There's good reason to cite to Posner and Easterbrook opinions, and it doesn't require lawyers to subscribe to a particular brand of law-and-economics analysis. Judge Easterbrook's affirmance rate by the Supreme Court is twice that of the average circuit court judge. And measuring a circuit judge's effectiveness by how often he or she is cited by other circuit court judges, Posner and Easterbrook rank 1 and 2 respectively - by a wide margin.
Plus, they just make sense.
The reason I bring up the Owens case is that it helps coalesce the various reasonableness factors into a very simple, straightforward analysis. In my previous discussion of the Capital One v. Kanas case, Judge Liam Grady in Virginia took special pains to differentiate that John Kanas was hardly the novice when signing a covenant he later challenged as unreasonable. Though it's sometimes hard to figure out where in the compartmentalized analysis this factor fits, it permeates the reasonableness test. In Kanas (as in Owens, for that matter), the individual signing the covenant was sophisticated and gained more than just a mere job opportunity in exchange for signing the restriction. It was hard for Judges Grady and Easterbrook to conclude either defendant was the type of individual the law meant to protect from disabling restrictions.

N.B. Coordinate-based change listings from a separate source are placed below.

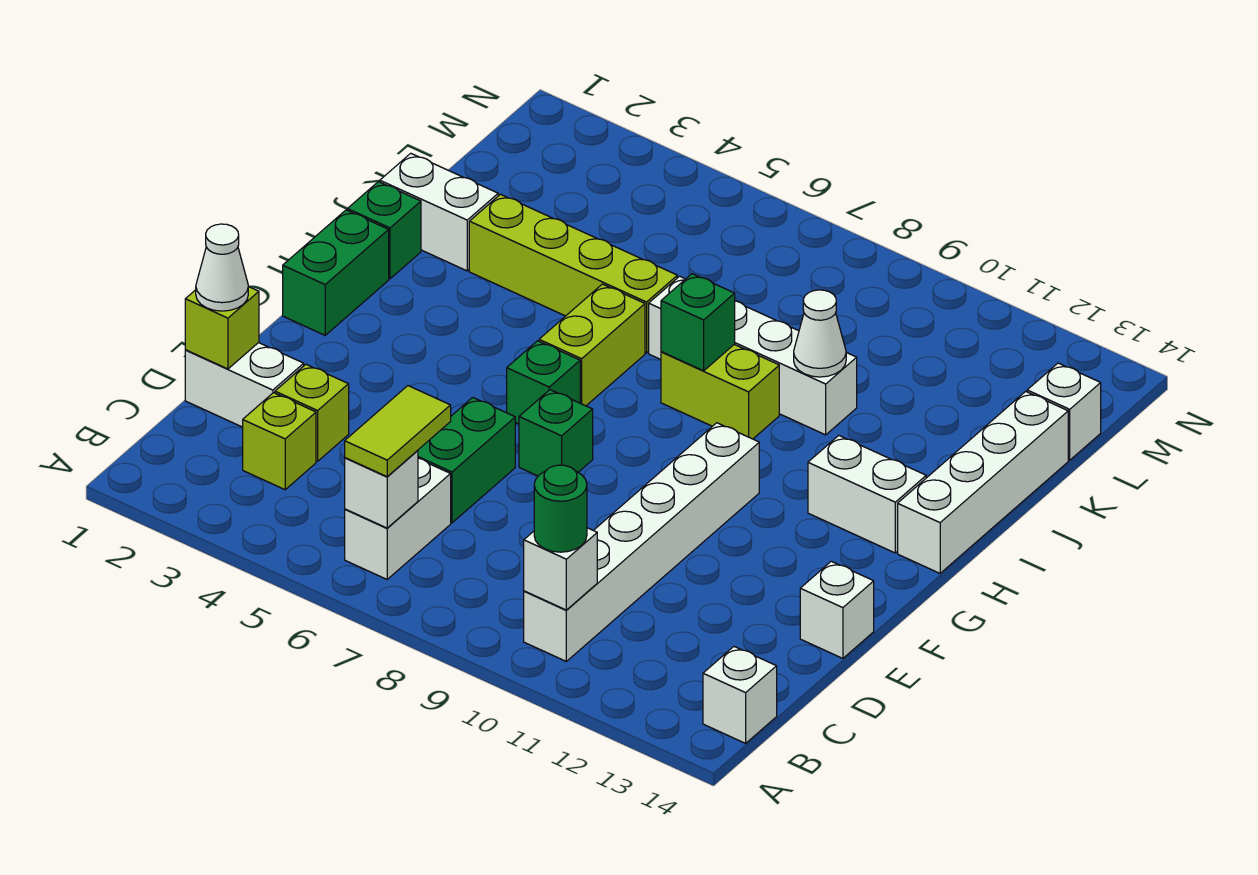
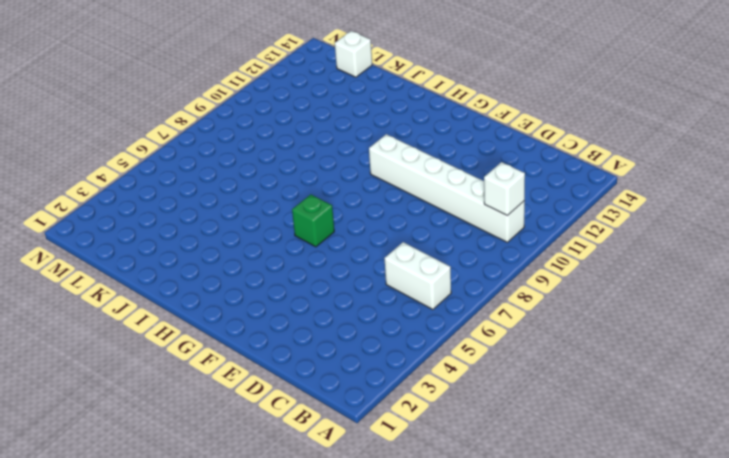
none -> white brick B14 level 1
none -> lime brick C3 level 1
none -> white brick D1:D2 level 1

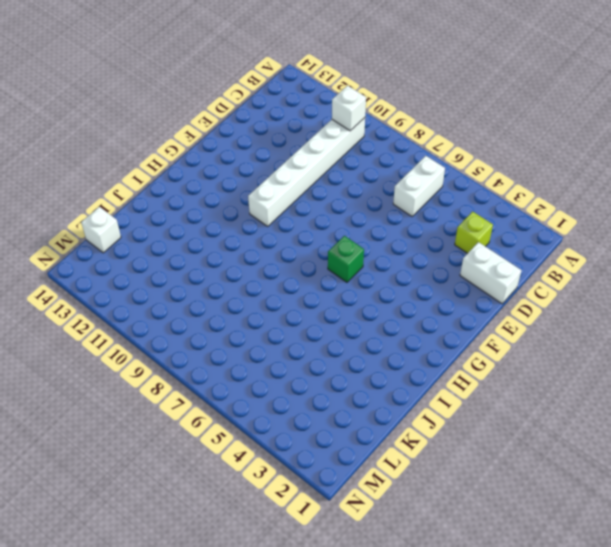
none -> white brick B14 level 1
none -> lime brick D3 level 1
none -> green brick D6:E6 level 1

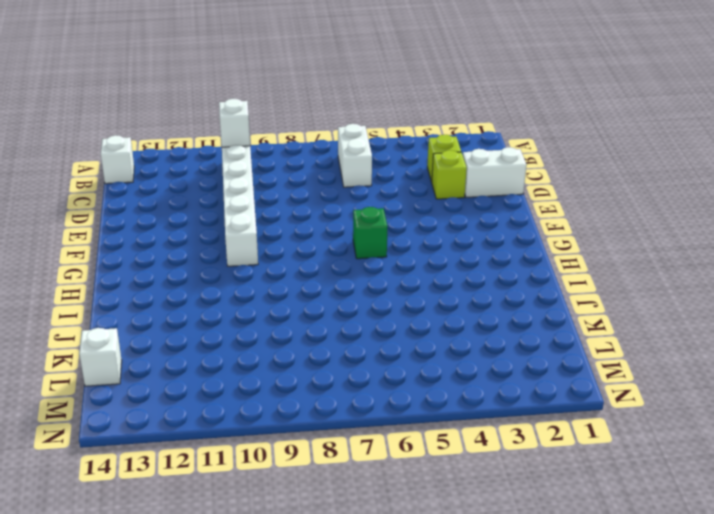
none -> green brick D6:E6 level 1
none -> white brick E14 level 1
none -> green brick F7 level 1

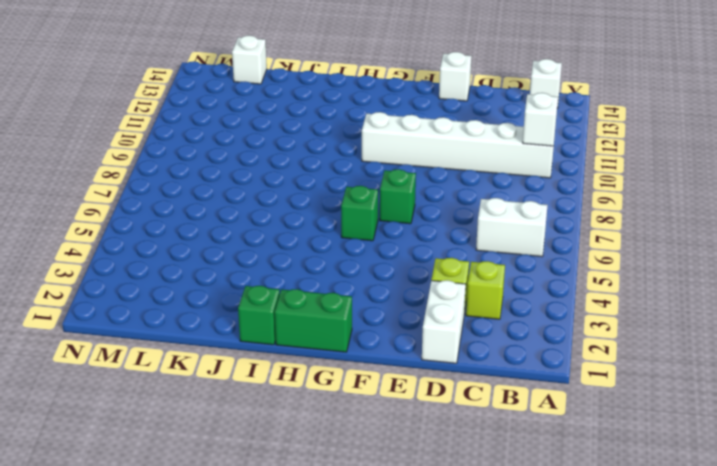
none -> green brick D6:E6 level 1
none -> lime brick H6:I6 level 1
none -> white brick H12:H13 level 1

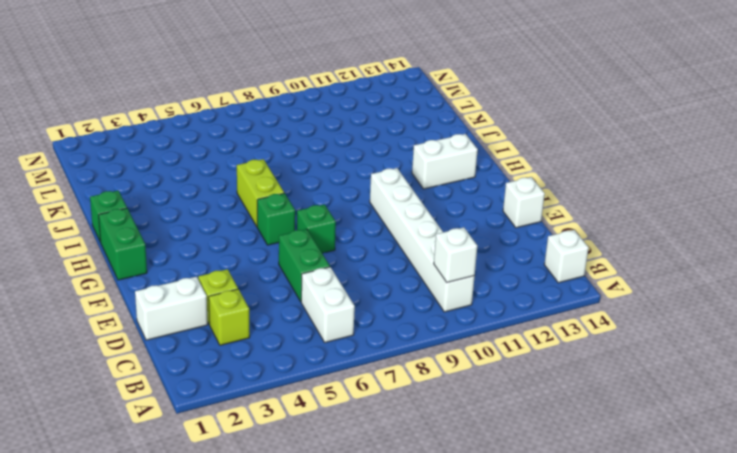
none -> white brick H14:K14 level 1
none -> lime brick I8:I9 level 1
none -> white brick J1:J2 level 1

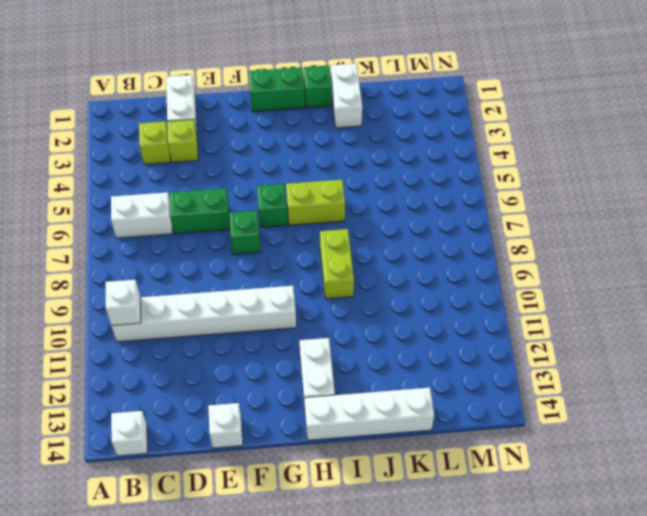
none -> lime brick J3:J6 level 1
none -> white brick J7:J10 level 1
none -> white brick L14 level 1

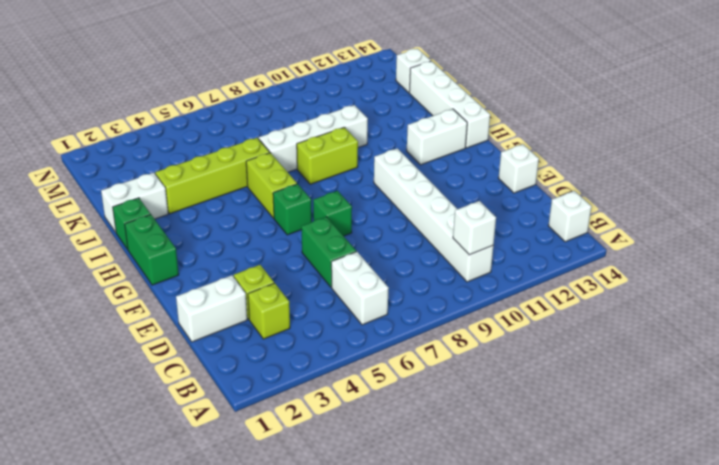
none -> white brick B6 level 2
none -> lime brick D1 level 2
none -> green brick I8 level 2

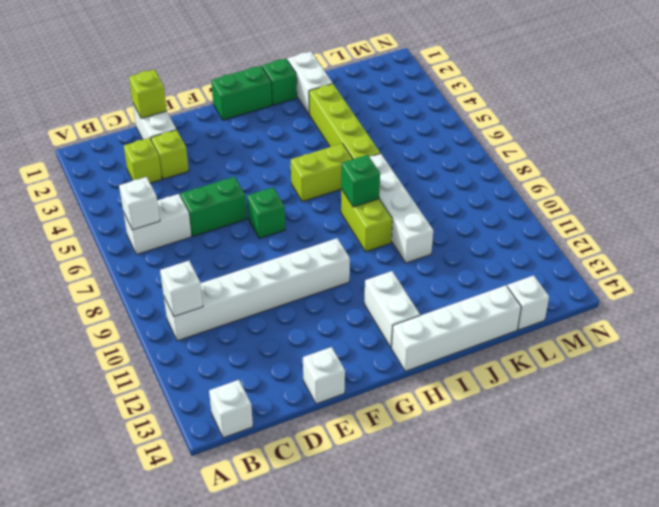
none -> green brick G6 level 1
none -> white cone J10 level 2
none -> lime tile B6:C6 level 3

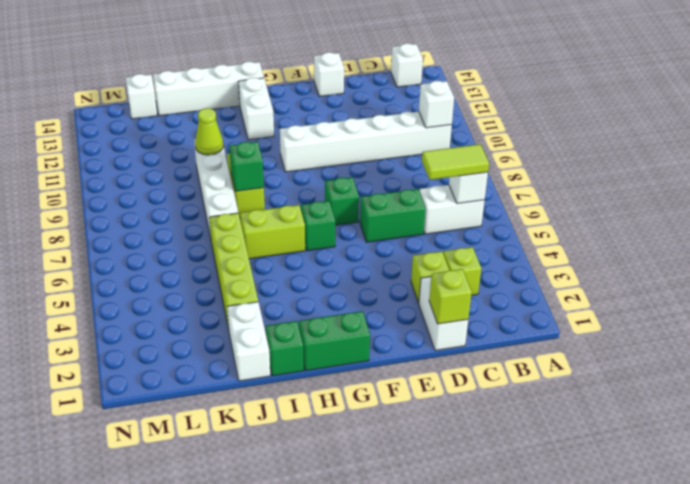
lime cone J10 level 2 -> white cone J10 level 2
none -> green round brick B10 level 3
none -> white cone D1 level 3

The Easterbrook formulation is helpful, too, to assess covenants from the employee's perspective. I think it's fair to say that when an employee signs a non-compete she may have a layman's understanding of what it means. For a sales person, the thought process likely is "stay away from my accounts." But she may not anticipate the actual scope of the restrictions beyond this, particularly if the covenant is written in dense legalese. A non-lawyer is not trained to think in hypotheticals, so the sales person may not appreciate what type of competition the covenant actually prohibits beyond what is foremost in her mind at the point of signing.
The overall point is this. Assessing reasonableness does not need to be highly fragmented, and lawyers don't have to always fit the facts into the little black boxes of three-part tests. Sometimes, as Judge Easterbrook points out, it is enough to hone in on the purpose of the law and argue your case around that.